[Extracted page text data]
# # # # # # #

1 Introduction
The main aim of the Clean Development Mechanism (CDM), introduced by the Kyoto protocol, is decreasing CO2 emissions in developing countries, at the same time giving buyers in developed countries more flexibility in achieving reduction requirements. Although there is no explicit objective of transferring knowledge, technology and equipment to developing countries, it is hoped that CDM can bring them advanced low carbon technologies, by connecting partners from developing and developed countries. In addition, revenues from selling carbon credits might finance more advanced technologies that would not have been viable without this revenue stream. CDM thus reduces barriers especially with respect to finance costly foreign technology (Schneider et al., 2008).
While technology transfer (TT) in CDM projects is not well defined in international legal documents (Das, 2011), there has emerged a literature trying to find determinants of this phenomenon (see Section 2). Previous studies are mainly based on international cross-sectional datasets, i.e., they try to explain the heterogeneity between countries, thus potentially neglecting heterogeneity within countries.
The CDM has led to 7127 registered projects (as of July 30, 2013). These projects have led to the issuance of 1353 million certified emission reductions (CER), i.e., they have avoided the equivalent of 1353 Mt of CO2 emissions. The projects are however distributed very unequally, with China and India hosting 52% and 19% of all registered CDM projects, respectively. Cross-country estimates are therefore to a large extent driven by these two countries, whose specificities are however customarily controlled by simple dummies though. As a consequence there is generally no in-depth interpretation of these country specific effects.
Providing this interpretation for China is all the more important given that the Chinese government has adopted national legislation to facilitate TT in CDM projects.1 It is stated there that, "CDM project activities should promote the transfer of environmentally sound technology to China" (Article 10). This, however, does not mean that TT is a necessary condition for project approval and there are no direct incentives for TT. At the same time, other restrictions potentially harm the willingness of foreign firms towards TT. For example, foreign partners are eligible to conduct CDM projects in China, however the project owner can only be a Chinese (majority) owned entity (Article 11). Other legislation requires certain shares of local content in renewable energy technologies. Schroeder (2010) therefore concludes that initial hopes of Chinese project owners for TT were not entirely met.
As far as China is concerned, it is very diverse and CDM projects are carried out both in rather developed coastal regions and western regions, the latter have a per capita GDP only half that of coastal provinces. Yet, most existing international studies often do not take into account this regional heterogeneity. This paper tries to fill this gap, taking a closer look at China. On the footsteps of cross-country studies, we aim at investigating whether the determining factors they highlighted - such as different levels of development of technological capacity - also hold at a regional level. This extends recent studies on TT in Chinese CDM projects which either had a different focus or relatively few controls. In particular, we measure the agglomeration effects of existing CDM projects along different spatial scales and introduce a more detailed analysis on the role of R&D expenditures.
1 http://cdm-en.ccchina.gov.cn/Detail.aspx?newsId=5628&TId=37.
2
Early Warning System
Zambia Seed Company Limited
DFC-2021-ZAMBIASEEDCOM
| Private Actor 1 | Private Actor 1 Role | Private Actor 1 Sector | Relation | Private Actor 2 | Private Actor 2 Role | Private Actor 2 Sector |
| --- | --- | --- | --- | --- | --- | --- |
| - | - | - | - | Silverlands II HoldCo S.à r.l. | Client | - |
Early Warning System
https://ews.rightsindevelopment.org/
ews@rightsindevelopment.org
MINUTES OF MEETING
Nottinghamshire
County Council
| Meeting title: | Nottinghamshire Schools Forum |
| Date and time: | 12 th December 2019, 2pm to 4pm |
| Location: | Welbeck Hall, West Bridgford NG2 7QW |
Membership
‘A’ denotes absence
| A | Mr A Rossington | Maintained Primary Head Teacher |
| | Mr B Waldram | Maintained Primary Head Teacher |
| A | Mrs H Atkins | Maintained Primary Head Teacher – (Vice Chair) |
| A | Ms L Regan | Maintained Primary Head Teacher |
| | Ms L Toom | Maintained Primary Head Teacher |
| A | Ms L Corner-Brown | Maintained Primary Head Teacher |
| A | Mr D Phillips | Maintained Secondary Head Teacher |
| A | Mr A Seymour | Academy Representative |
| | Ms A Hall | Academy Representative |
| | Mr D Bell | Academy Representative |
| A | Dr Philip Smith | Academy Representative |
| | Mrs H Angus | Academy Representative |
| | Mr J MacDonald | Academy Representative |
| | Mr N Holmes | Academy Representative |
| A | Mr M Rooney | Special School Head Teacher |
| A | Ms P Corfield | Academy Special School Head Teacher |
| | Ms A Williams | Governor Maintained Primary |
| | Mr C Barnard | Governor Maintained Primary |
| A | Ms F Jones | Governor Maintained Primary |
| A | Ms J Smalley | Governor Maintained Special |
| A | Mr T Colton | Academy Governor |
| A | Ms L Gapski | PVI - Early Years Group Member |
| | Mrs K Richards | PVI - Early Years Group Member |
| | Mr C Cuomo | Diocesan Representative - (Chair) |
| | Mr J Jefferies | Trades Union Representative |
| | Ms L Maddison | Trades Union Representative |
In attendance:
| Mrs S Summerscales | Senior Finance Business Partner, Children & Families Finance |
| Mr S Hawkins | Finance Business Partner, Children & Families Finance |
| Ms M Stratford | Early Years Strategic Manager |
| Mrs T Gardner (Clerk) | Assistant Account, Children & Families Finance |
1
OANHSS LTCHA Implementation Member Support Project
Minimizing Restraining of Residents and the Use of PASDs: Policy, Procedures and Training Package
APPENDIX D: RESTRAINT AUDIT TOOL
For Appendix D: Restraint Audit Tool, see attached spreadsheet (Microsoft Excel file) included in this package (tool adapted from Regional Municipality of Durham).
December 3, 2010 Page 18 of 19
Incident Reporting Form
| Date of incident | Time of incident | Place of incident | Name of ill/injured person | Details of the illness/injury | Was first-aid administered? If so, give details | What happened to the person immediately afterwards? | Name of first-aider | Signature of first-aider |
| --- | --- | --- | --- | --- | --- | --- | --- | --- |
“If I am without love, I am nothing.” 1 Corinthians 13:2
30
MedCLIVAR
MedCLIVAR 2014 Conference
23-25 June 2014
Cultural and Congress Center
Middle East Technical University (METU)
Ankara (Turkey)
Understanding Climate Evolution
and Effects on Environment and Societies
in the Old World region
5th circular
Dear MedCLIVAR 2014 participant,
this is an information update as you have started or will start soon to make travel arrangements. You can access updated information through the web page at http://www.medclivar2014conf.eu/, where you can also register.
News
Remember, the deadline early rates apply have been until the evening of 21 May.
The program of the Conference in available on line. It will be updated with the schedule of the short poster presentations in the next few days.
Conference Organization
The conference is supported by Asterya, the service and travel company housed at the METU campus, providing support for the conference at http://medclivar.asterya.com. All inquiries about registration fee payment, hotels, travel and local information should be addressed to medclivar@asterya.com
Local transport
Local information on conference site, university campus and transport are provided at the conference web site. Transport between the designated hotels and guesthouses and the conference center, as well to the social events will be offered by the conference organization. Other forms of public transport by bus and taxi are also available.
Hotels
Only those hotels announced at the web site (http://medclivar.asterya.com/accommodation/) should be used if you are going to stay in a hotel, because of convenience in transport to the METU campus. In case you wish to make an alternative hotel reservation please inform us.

# # # # # # #

• [WHAT IS REQUIRED]: If a line of the records includes the string "December", copy it out.

• [RESULT]:
| Date and time: | 12 th December 2019, 2pm to 4pm |
December 3, 2010 Page 18 of 19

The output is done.